Was faszinierte die Nazis an den Samurai? Zu nennen sind unter anderem: „absolute
Gefühlskontrolle, kompromisslose Härte und Kaltblütigkeit“, „blinder
Gehorsam und Treue“, „Ehrenkodex und Standesethos“, „Krieg als Selbstzweck“, „Verachtung des Lebens,
Verherrlichung des Todes“ - „Harakiri“. Morbide Sprüche aus
schon damals übersetzten Samurai-Handbüchern wirkten wie Losungen für den
Schwarzen Orden: „Wenn euer Schwert in einer Schlacht zerbricht, kämpft
mit euren Armen; wenn eure Arme abgeschlagen werden, ringt euren Gegner mit
euren Schultern nieder; wenn eure Schultern verletzt sind, könnt ihr immer
noch mit euren Zähnen kämpfen.“
Auch der Massenmörder Heinrich Himmler war von dem Samurai Kultur
der Japaner fasziniert und eröffnete darüber eine Debatte in der SS. Rudolf
Jacobsen, Regimentskommandeur der Waffen-SS, erinnerte sich, dass der
Reichsführer immer wieder „die japanische Tradition der Samurai“
hervorhob, wenn er auf die Ausbildung der SS-Elite zu sprechen kam.

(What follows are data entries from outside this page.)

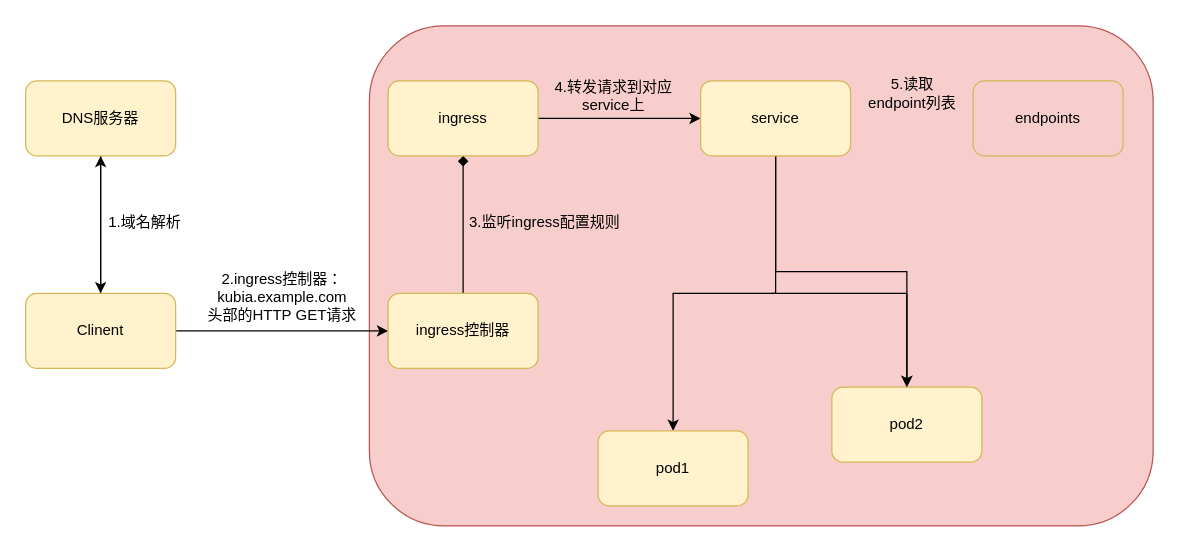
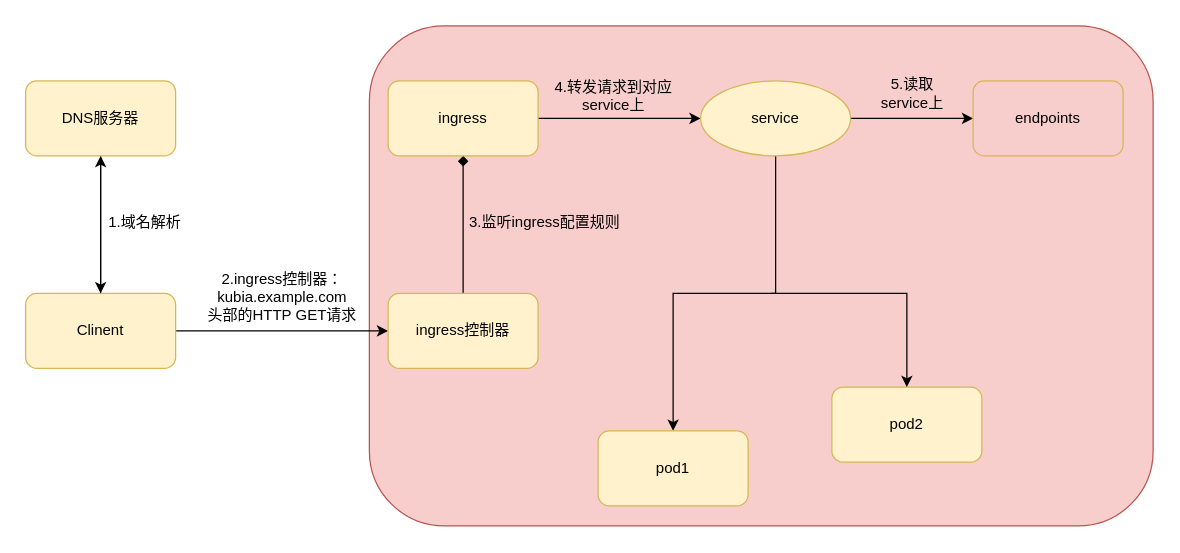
  <mxCell id="0" />
  <mxCell id="1" parent="0" />
  <mxCell id="2" value="" style="rounded=1;whiteSpace=wrap;html=1;fillColor=#f8cecc;strokeColor=#b85450;" vertex="1" parent="1"><mxGeometry x="295" y="20" width="627" height="400" as="geometry" /></mxCell>
  <mxCell id="3" style="edgeStyle=orthogonalEdgeStyle;rounded=0;orthogonalLoop=1;jettySize=auto;html=1;entryX=0.5;entryY=1;entryDx=0;entryDy=0;" edge="1" parent="1" source="5" target="7"><mxGeometry relative="1" as="geometry" /></mxCell>
  <mxCell id="4" style="edgeStyle=orthogonalEdgeStyle;rounded=0;orthogonalLoop=1;jettySize=auto;html=1;" edge="1" parent="1" source="5" target="9"><mxGeometry relative="1" as="geometry" /></mxCell>
  <mxCell id="5" value="Clinent" style="rounded=1;whiteSpace=wrap;html=1;fillColor=#fff2cc;strokeColor=#d6b656;" vertex="1" parent="1"><mxGeometry x="20" y="234" width="120" height="60" as="geometry" /></mxCell>
  <mxCell id="6" style="edgeStyle=orthogonalEdgeStyle;rounded=0;orthogonalLoop=1;jettySize=auto;html=1;entryX=0.5;entryY=0;entryDx=0;entryDy=0;" edge="1" parent="1" source="7" target="5"><mxGeometry relative="1" as="geometry" /></mxCell>
  <mxCell id="7" value="DNS服务器" style="rounded=1;whiteSpace=wrap;html=1;fillColor=#fff2cc;strokeColor=#d6b656;" vertex="1" parent="1"><mxGeometry x="20" y="64" width="120" height="60" as="geometry" /></mxCell>
  <mxCell id="8" style="edgeStyle=orthogonalEdgeStyle;rounded=0;orthogonalLoop=1;jettySize=auto;html=1;entryX=0.5;entryY=1;entryDx=0;entryDy=0;endArrow=diamond;" edge="1" parent="1" source="9" target="11"><mxGeometry relative="1" as="geometry" /></mxCell>
  <mxCell id="9" value="ingress控制器" style="rounded=1;whiteSpace=wrap;html=1;fillColor=#fff2cc;strokeColor=#d6b656;" vertex="1" parent="1"><mxGeometry x="310" y="234" width="120" height="60" as="geometry" /></mxCell>
  <mxCell id="10" style="edgeStyle=orthogonalEdgeStyle;rounded=0;orthogonalLoop=1;jettySize=auto;html=1;entryX=0;entryY=0.5;entryDx=0;entryDy=0;" edge="1" parent="1" source="11" target="14"><mxGeometry relative="1" as="geometry" /></mxCell>
  <mxCell id="11" value="ingress" style="rounded=1;whiteSpace=wrap;html=1;fillColor=#fff2cc;strokeColor=#d6b656;" vertex="1" parent="1"><mxGeometry x="310" y="64" width="120" height="60" as="geometry" /></mxCell>
- <mxCell id="12" style="edgeStyle=orthogonalEdgeStyle;rounded=0;orthogonalLoop=1;jettySize=auto;html=1;" edge="1" parent="1" source="14" target="17"><mxGeometry relative="1" as="geometry" /></mxCell>
+ <mxCell id="12" style="edgeStyle=orthogonalEdgeStyle;rounded=0;orthogonalLoop=1;jettySize=auto;html=1;entryX=0;entryY=0.5;entryDx=0;entryDy=0;" edge="1" parent="1" source="14" target="15"><mxGeometry relative="1" as="geometry" /></mxCell>
  <mxCell id="13" style="edgeStyle=orthogonalEdgeStyle;rounded=0;orthogonalLoop=1;jettySize=auto;html=1;entryX=0.5;entryY=0;entryDx=0;entryDy=0;" edge="1" parent="1" source="14" target="16"><mxGeometry relative="1" as="geometry"><mxPoint x="620" y="300.4" as="targetPoint" /><Array as="points"><mxPoint x="620" y="234" /><mxPoint x="538" y="234" /></Array></mxGeometry></mxCell>
- <mxCell id="14" value="service" style="rounded=1;whiteSpace=wrap;html=1;fillColor=#fff2cc;strokeColor=#d6b656;" vertex="1" parent="1"><mxGeometry x="560" y="64" width="120" height="60" as="geometry" /></mxCell>
+ <mxCell id="14" value="service" style="ellipse;whiteSpace=wrap;html=1;fillColor=#fff2cc;strokeColor=#d6b656;" vertex="1" parent="1"><mxGeometry x="560" y="64" width="120" height="60" as="geometry" /></mxCell>
  <mxCell id="15" value="endpoints" style="rounded=1;whiteSpace=wrap;html=1;fillColor=#f8cecc;strokeColor=#d6b656;" vertex="1" parent="1"><mxGeometry x="778" y="64" width="120" height="60" as="geometry" /></mxCell>
  <mxCell id="16" value="pod1" style="rounded=1;whiteSpace=wrap;html=1;fillColor=#fff2cc;strokeColor=#d6b656;" vertex="1" parent="1"><mxGeometry x="478" y="344" width="120" height="60" as="geometry" /></mxCell>
  <mxCell id="17" value="pod2" style="rounded=1;whiteSpace=wrap;html=1;fillColor=#fff2cc;strokeColor=#d6b656;" vertex="1" parent="1"><mxGeometry x="665" y="309" width="120" height="60" as="geometry" /></mxCell>
  <mxCell id="18" value="1.域名解析" style="text;html=1;align=center;verticalAlign=middle;resizable=0;points=[];autosize=1;strokeColor=none;fillColor=none;" vertex="1" parent="1"><mxGeometry x="75" y="162" width="80" height="30" as="geometry" /></mxCell>
  <mxCell id="19" value="2.ingress控制器：&lt;div&gt;kubia.example.com&lt;/div&gt;&lt;div&gt;头部的HTTP GET请求&lt;/div&gt;" style="text;html=1;align=center;verticalAlign=middle;resizable=0;points=[];autosize=1;strokeColor=none;fillColor=none;" vertex="1" parent="1"><mxGeometry x="150" y="207" width="150" height="60" as="geometry" /></mxCell>
  <mxCell id="20" value="3.监听ingress配置规则" style="text;html=1;align=center;verticalAlign=middle;resizable=0;points=[];autosize=1;strokeColor=none;fillColor=none;" vertex="1" parent="1"><mxGeometry x="365" y="162" width="140" height="30" as="geometry" /></mxCell>
  <mxCell id="21" value="4.转发请求到对应&lt;div&gt;service上&lt;/div&gt;" style="text;html=1;align=center;verticalAlign=middle;resizable=0;points=[];autosize=1;strokeColor=none;fillColor=none;" vertex="1" parent="1"><mxGeometry x="430" y="56" width="120" height="40" as="geometry" /></mxCell>
- <mxCell id="22" value="5.读取&lt;div&gt;endpoint列表&lt;/div&gt;" style="text;html=1;align=center;verticalAlign=middle;resizable=0;points=[];autosize=1;strokeColor=none;fillColor=none;" vertex="1" parent="1"><mxGeometry x="685" y="53" width="88" height="41" as="geometry" /></mxCell>
+ <mxCell id="22" value="5.读取&lt;div&gt;service上&lt;/div&gt;" style="text;html=1;align=center;verticalAlign=middle;resizable=0;points=[];autosize=1;strokeColor=none;fillColor=none;" vertex="1" parent="1"><mxGeometry x="685" y="53" width="88" height="41" as="geometry" /></mxCell>
  <mxCell id="23" value="" style="endArrow=classic;html=1;rounded=0;entryX=0.5;entryY=0;entryDx=0;entryDy=0;" edge="1" parent="1" target="17"><mxGeometry width="50" height="50" relative="1" as="geometry"><mxPoint x="617" y="234" as="sourcePoint" /><mxPoint x="806" y="234" as="targetPoint" /><Array as="points"><mxPoint x="725" y="234" /></Array></mxGeometry></mxCell>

Unter der Samurai-Literatur des Dritten Reichs ist vor allem ein
„Büchlein“ mit dem Titel Die Samurai, Ritter des Reiches in Ehre und
Treue zu nennen, dass Himmler mit 52.000 Exemplaren an seine SS-Männer
verteilen ließ und wozu er ein Vorwort verfasste. In dem Text wird der
„Ordenscharakter“ der japanischen „Kriegerkaste“ betont und, kombiniert mit
der „Rassentheorie“ und dem
„Führerprinzip“, als ein gesellschaftliches Vorbild für die Deutschen
herausgestellt.
Im Zentrum des damaligen Samurai-Kultes thronte der von den
Göttern stammende „Tenno“, Kaiser Hirohito (1901 – 1989); im Mittelpunkt
des NS-Regimes stand der vom Volk gewählte „Führer“, Adolf Hitler. Der
Unterschied zwischen beiden ist im Dritten Reich thematisiert und
debattiert worden. Aber man hat keineswegs nur die Differenz betont,
sondern auch im Vergleich mit dem theokratischen Tenno-System die
„Sakralisierung“ des Nationalsozialismus und die „Vergöttlichung“ des „Führers“ gefordert. Die
Sakralisierung von Krieg und Krieger war ein Primäranliegen Himmlers: „Für
die Vereinigung von Führer- und Priesteramt in einer Person verwies [er] wiederholt auf das Beispiel des
japanischen Kaisertums, wie ja überhaupt das Vorbild Japans und besonders
des Samurai-Ordens bei ihm eine große Rolle spielte.“ - erinnert
sich SS-Kommandeur Rudolf Jacobsen. 1942 überreichte die Vereinigung
Tokioer Reservisten anlässlich der Wiener Ausstellung „Krieg und
Kunst“ dem „Führer und
Reichskanzler“ Adolf Hitler eine „Samurairüstung“ als Ehrengabe.
Es zeigt die Naivität, wie heute östliche „Weisheitslehren“
importiert werden, wenn der Piper-Verlag im Jahre 2000 das Hagakure als Taschenbuch publiziert
und auf dem Klappentext als „spirituellen
Leitfaden für den beruflichen und privaten Erfolg auch in der heutigen Welt“
anpreist. Der Herausgeber Guido Keller schwärmt davon, dass der Geist des
japanischen Krieger-Katechismus an die „unbedingte Kampfeswut“ der
Berserker in der nordischen Mythologie erinnere: „Ich meine ja auch, Germanen und Wikinger und wie sie alle in
unserer Nähe hießen, sie hatten etwas, was Europäern heute weitgehend zu
fehlen scheint – extremen Kampfgeist.“ – sagt Keller.
Im Zen-Buddhismus insbesondere aber in der Samurai-Philosophie,
gibt es genügend Elemente, die sich
als Bausteine für eine totalitäre Kriegerideologie eignen und die sich
historisch schon „bewährt“ haben. Mit ihrem Märtyrergeist, ihrer
Selbstmordphilosophie, ihrer Brutalität und ihrer religiösen Absegnung
könnte sich die Samurai-Haltung als eine ost-westliche Alternative zur
militaristischen Djihad-Philosophie des Islams entwickeln. In Hollywoods
Film Fabrik wird eine solche Entwicklung schon vorbereitet.